Pedindo para ser preso

Malafaia volta atacar Moraes após virar alvo de inquérito do STF

Ministro Alexandre de Moraes incluiu pastor bolsonarista em investigação que apura coação e obstrução de justiça
Silas Malafaia é incluído por Alexandre de Moraes em inquérito da PF sobre tentativa de golpe, junto a Bolsonaro, Eduardo Bolsonaro e Paulo Figueiredo, por crimes de coação, obstrução e ameaça ao Estado Democrático.
Foto: ABr
Por JR Vital JR Vital — Analista Geopolítico
JR Vital
JR Vital Analista Geopolítico
● Fato Verificado

Jornalista do Diário Carioca.

O pastor Silas Malafaia, líder da Assembleia de Deus Vitória em Cristo (ADVEC) e aliado do ex-presidente Jair Bolsonaro (PL), passou a ser investigado por ordem do ministro Alexandre de Moraes, do Supremo Tribunal Federal (STF), no âmbito de inquérito conduzido pela Polícia Federal (PF).

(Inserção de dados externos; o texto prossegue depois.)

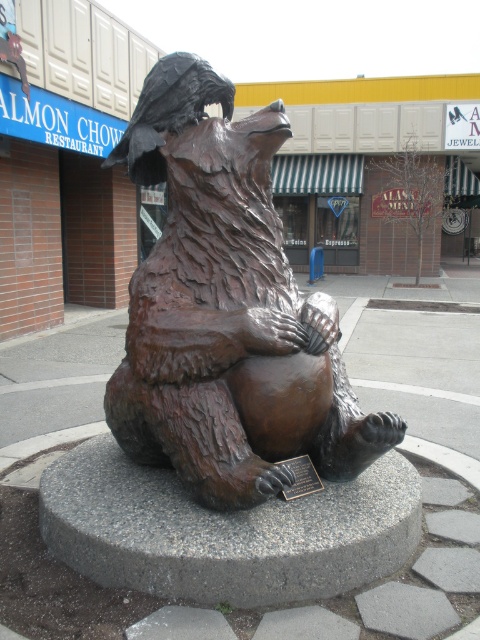
Find the location of a particular element. bronze bear statue at center is located at coordinates (227, 310).

Which of these two, bronze bear statue at center or bronze plaque at center, stands taller?

bronze bear statue at center

The image size is (480, 640). Identify the location of bronze bear statue at center. (227, 310).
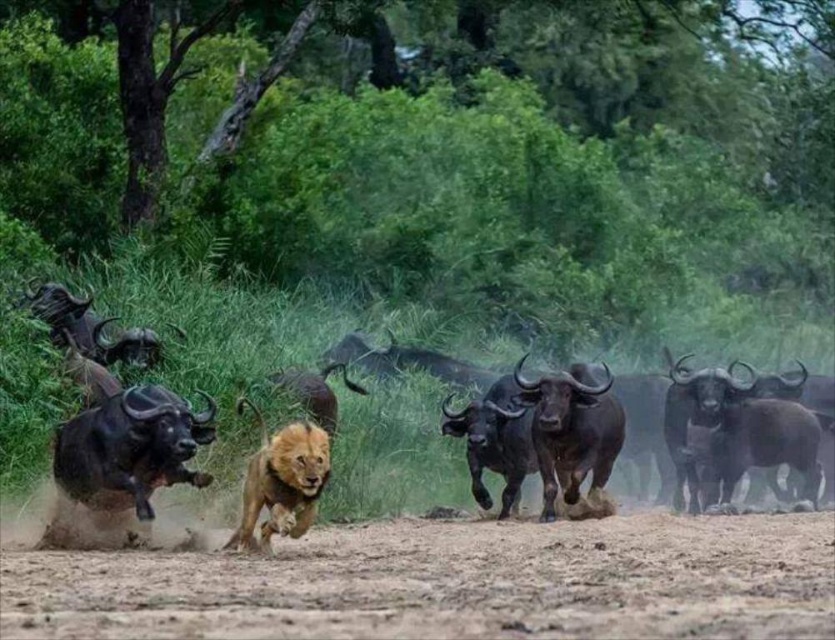
Is point (462, 586) positioned before point (213, 401)?

Yes, point (462, 586) is in front of point (213, 401).

Who is more forward, (757,634) or (140,388)?

Positioned in front is point (757,634).

Which is in front, point (497, 582) or point (152, 513)?

Point (497, 582) is in front.

The image size is (835, 640). In order to click on brown dusty ground at center in this screenshot , I will do `click(449, 582)`.

Is brown rough horned yak at left further to the viewer compared to golden fur lion at center?

Yes, brown rough horned yak at left is behind golden fur lion at center.

You are a GUI agent. You are given a task and a screenshot of the screen. Output one action in this format:
    pyautogui.click(x=<x>, y=<y>)
    Task: Click on the brown rough horned yak at left
    
    Given the screenshot: What is the action you would take?
    pyautogui.click(x=130, y=449)

Which is behind, point (196, 392) or point (296, 429)?

Point (196, 392)

Find the location of a particular element. brown rough horned yak at left is located at coordinates (130, 449).

Which of these two, black glossy buffalo at center or brown rough horned yak at left, stands shorter?

Standing shorter between the two is black glossy buffalo at center.

Is black glossy buffalo at center shorter than brown rough horned yak at left?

A apuração mira também o ex-presidente, o deputado Eduardo Bolsonaro (PL-SP) e o jornalista Paulo Figueiredo, neto do ditador João Figueiredo, por ações contra autoridades e tentativa de articular sanções internacionais contra o Brasil.

Pastor reage com ataques e discurso de perseguição

Em vídeo publicado na rede X, Malafaia chamou Moraes de “ditador de toga” e acusou o magistrado de “instituir o crime de opinião” no país. “Eu não vou me calar porque eu não tenho medo de vocês, muito pelo contrário”, afirmou.

O líder religioso alegou que o STF tenta “calar opositores” e classificou como “farsa” o inquérito que tramita há quatro anos. Segundo ele, a PF estaria promovendo “perseguição política” contra seu nome. Em tom exaltado, acusou parte da imprensa de “encobrir crimes” atribuídos a Moraes e prometeu “botar para quebrar”.

Acusações formais e contexto judicial

De acordo com decisão de Moraes, os quatro investigados teriam atuado para atrapalhar o andamento da ação penal sobre a tentativa de golpe de Estado, processo no qual Bolsonaro já é réu e cuja fase final se aproxima. Malafaia, Bolsonaro, Eduardo Bolsonaro e Paulo Figueiredo passam a responder por coação no curso do processo, obstrução de investigação de organização criminosa e tentativa de abolição violenta do Estado Democrático de Direito.

Ato de agosto e prisão de Bolsonaro

O pastor organizou o ato de 3 de agosto em apoio a Bolsonaro, que levou à decretação de prisão domiciliar do ex-presidente no dia seguinte. A medida foi imposta após descumprimento de cautelares judiciais. Durante o evento, Bolsonaro apareceu em vídeo transmitido nas redes sociais com mensagem direta aos apoiadores.